Stored data entries:
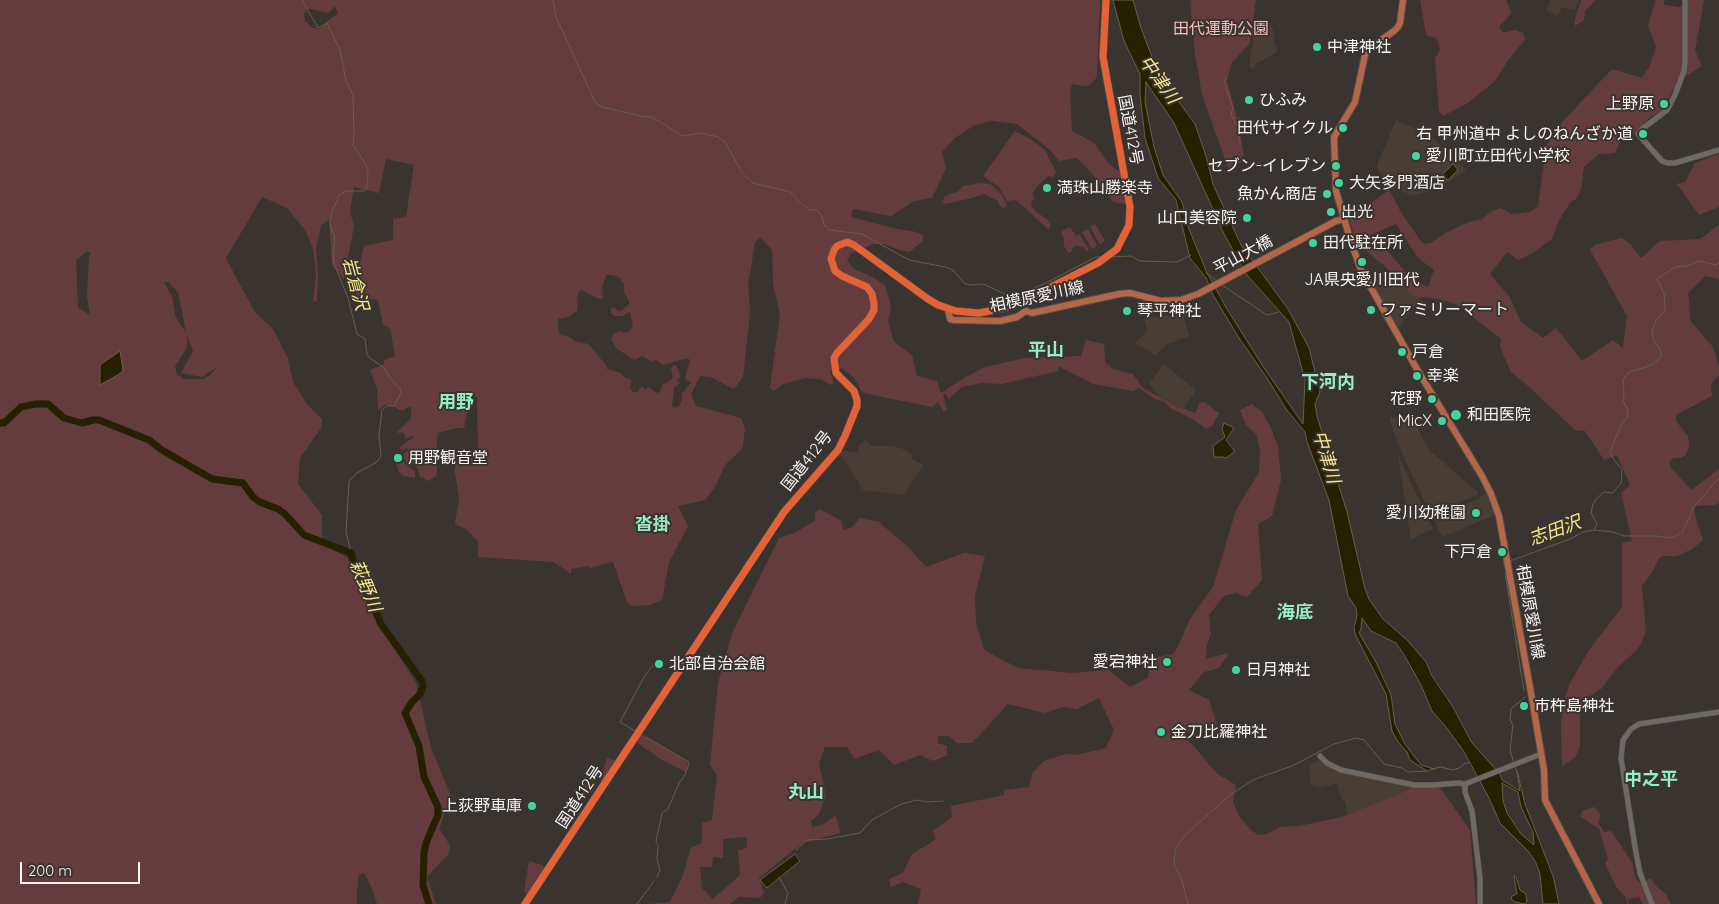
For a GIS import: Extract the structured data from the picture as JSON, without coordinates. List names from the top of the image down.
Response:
{
  "streets": {
    "highway": ["国道412号"],
    "main road": ["平山大橋", "相模原愛川線"]
  },
  "crossings": [
    ["国道412号", "相模原愛川線"],
    ["平山大橋", "相模原愛川線"]
  ],
  "districts": [
    "平山",
    "下河内",
    "用野",
    "沓掛",
    "海底",
    "中之平",
    "丸山"
  ],
  "water": [
    "中津川",
    "岩倉沢",
    "志田沢",
    "萩野川"
  ],
  "parks": ["田代運動公園"],
  "places": [
    "中津神社",
    "ひふみ",
    "上野原",
    "田代サイクル",
    "右 甲州道中 よしのねんざか道",
    "愛川町立田代小学校",
    "セブン-イレブン",
    "大矢多門酒店",
    "満珠山勝楽寺",
    "魚かん商店",
    "出光",
    "山口美容院",
    "田代駐在所",
    "JA県央愛川田代",
    "ファミリーマート",
    "琴平神社",
    "戸倉",
    "幸楽",
    "花野",
    "和田医院",
    "MicX",
    "用野観音堂",
    "愛川幼稚園",
    "下戸倉",
    "愛宕神社",
    "北部自治会館",
    "日月神社",
    "市杵島神社",
    "金刀比羅神社",
    "上荻野車庫"
  ],
  "scale_bar": "200 m"
}
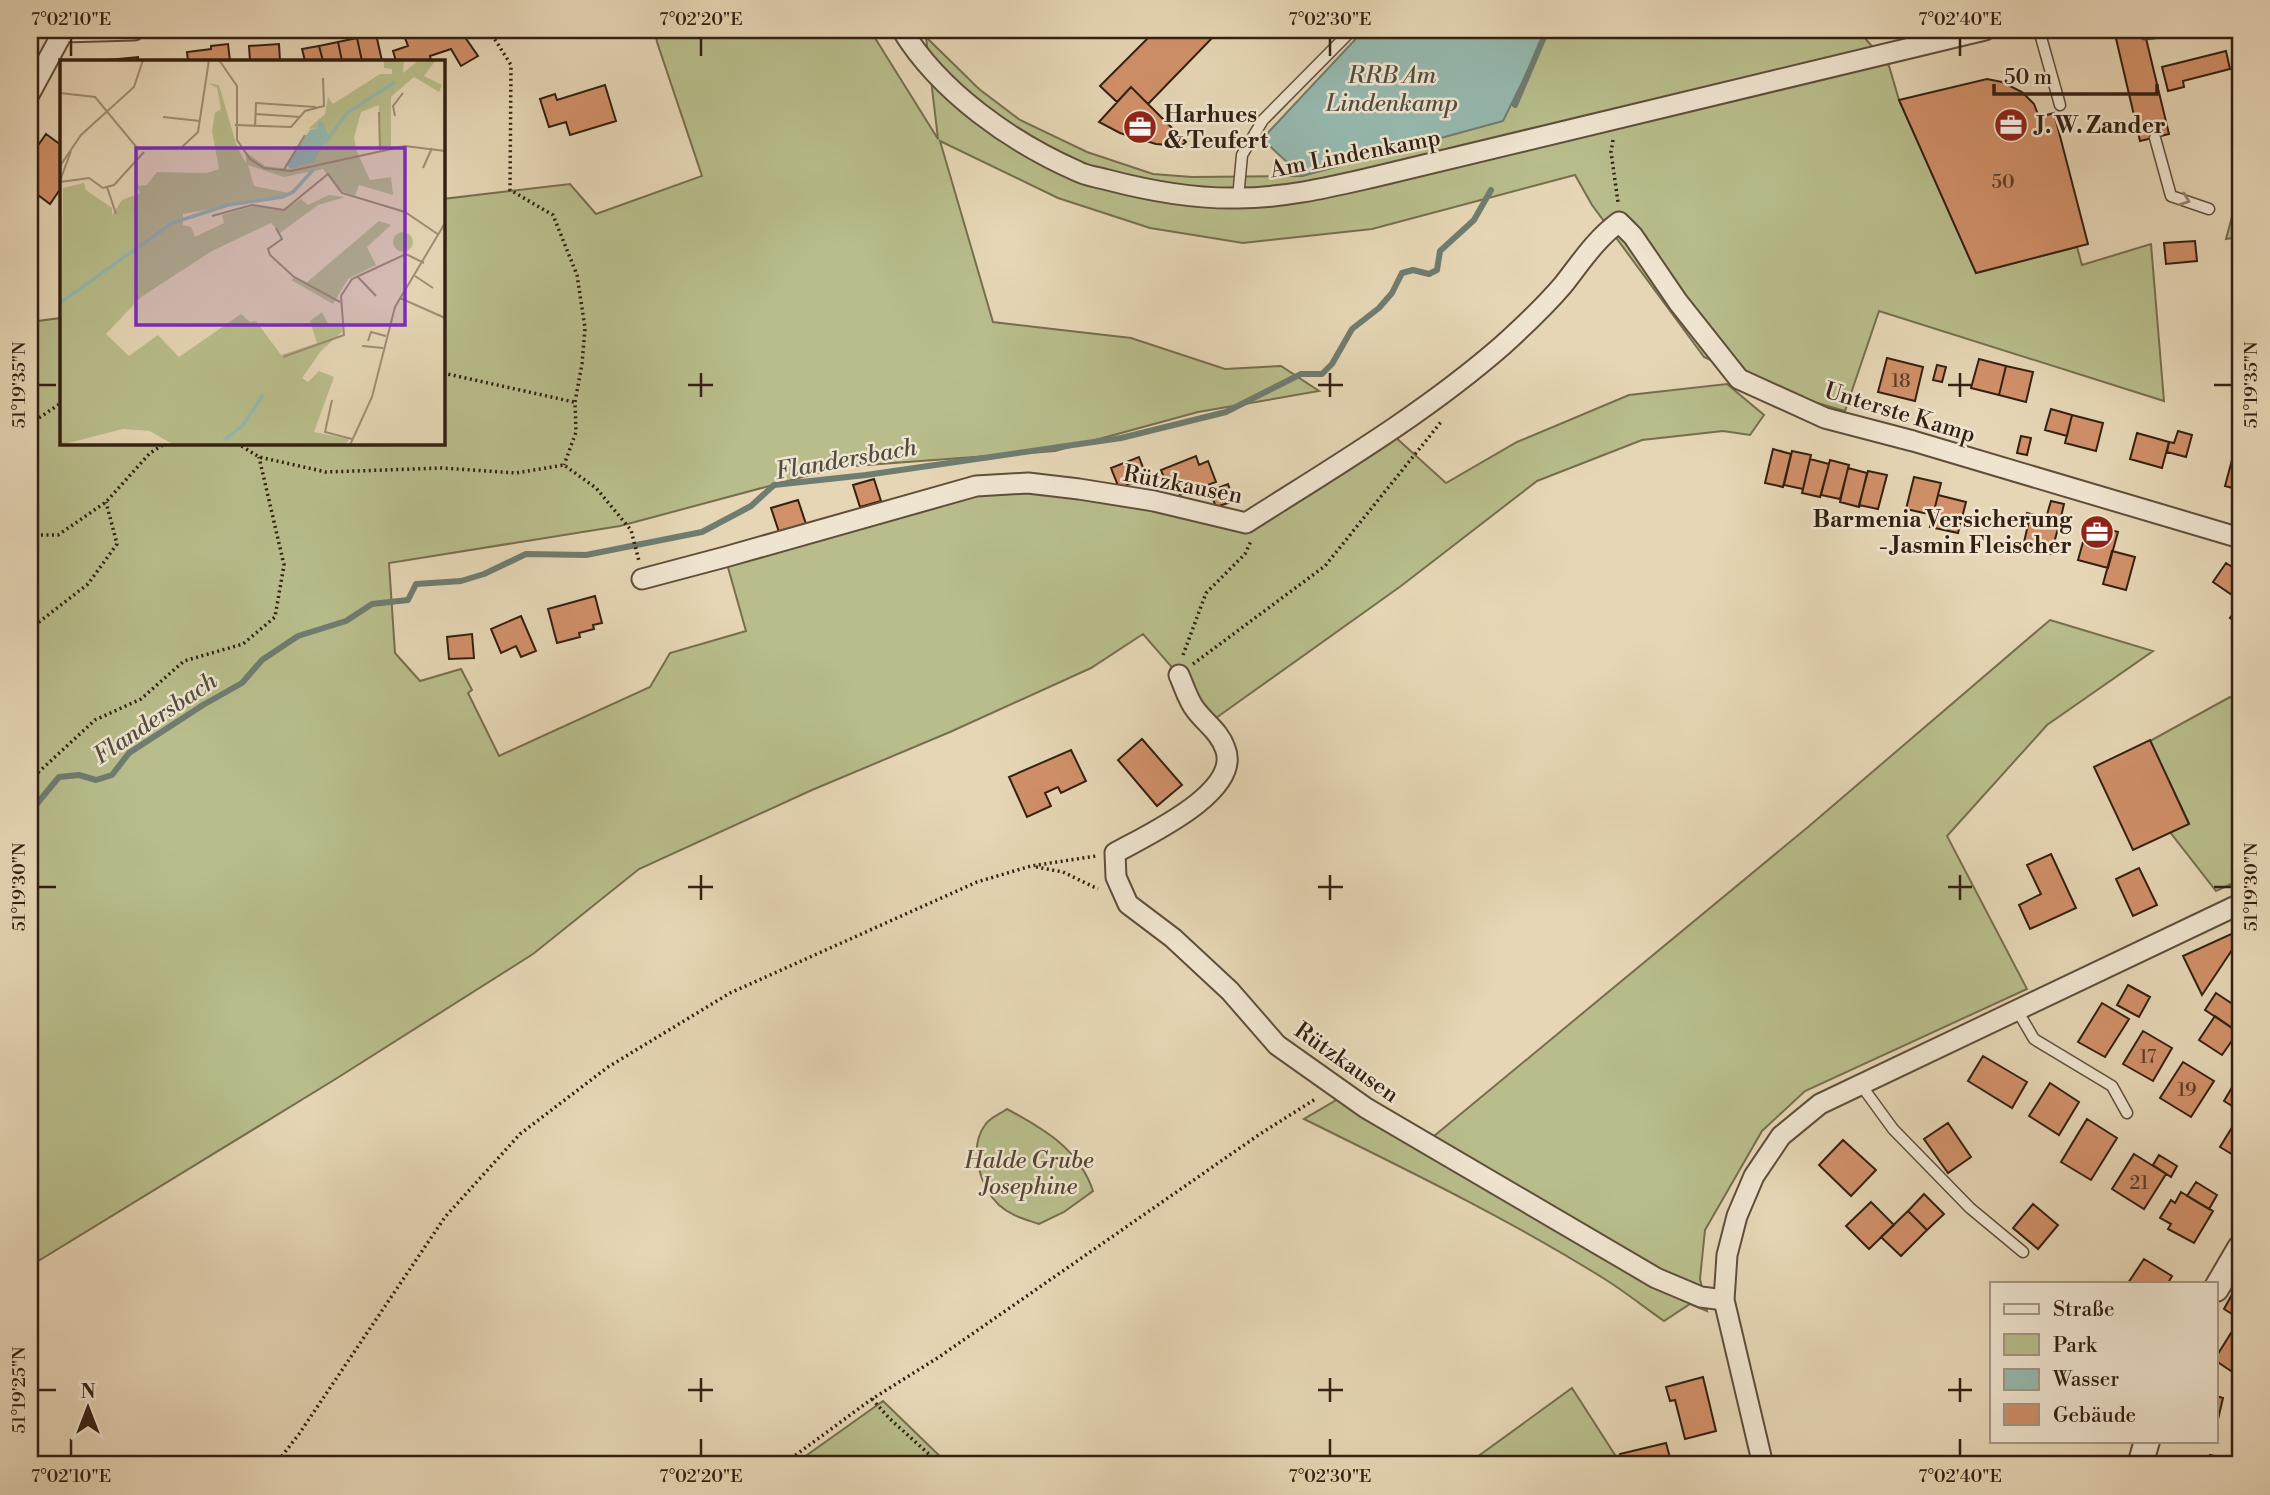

Required work → With images omitted, retype the data word for word.

Answer to the problem →
For a GIS import: Extract the structured data from the picture as JSON, without coordinates. List names from the top of the image down.
Response:
{
  "streets": {
    "highway": ["国道412号"],
    "main road": ["平山大橋", "相模原愛川線"]
  },
  "crossings": [
    ["国道412号", "相模原愛川線"],
    ["平山大橋", "相模原愛川線"]
  ],
  "districts": [
    "平山",
    "下河内",
    "用野",
    "沓掛",
    "海底",
    "中之平",
    "丸山"
  ],
  "water": [
    "中津川",
    "岩倉沢",
    "志田沢",
    "萩野川"
  ],
  "parks": ["田代運動公園"],
  "places": [
    "中津神社",
    "ひふみ",
    "上野原",
    "田代サイクル",
    "右 甲州道中 よしのねんざか道",
    "愛川町立田代小学校",
    "セブン-イレブン",
    "大矢多門酒店",
    "満珠山勝楽寺",
    "魚かん商店",
    "出光",
    "山口美容院",
    "田代駐在所",
    "JA県央愛川田代",
    "ファミリーマート",
    "琴平神社",
    "戸倉",
    "幸楽",
    "花野",
    "和田医院",
    "MicX",
    "用野観音堂",
    "愛川幼稚園",
    "下戸倉",
    "愛宕神社",
    "北部自治会館",
    "日月神社",
    "市杵島神社",
    "金刀比羅神社",
    "上荻野車庫"
  ],
  "scale_bar": "200 m"
}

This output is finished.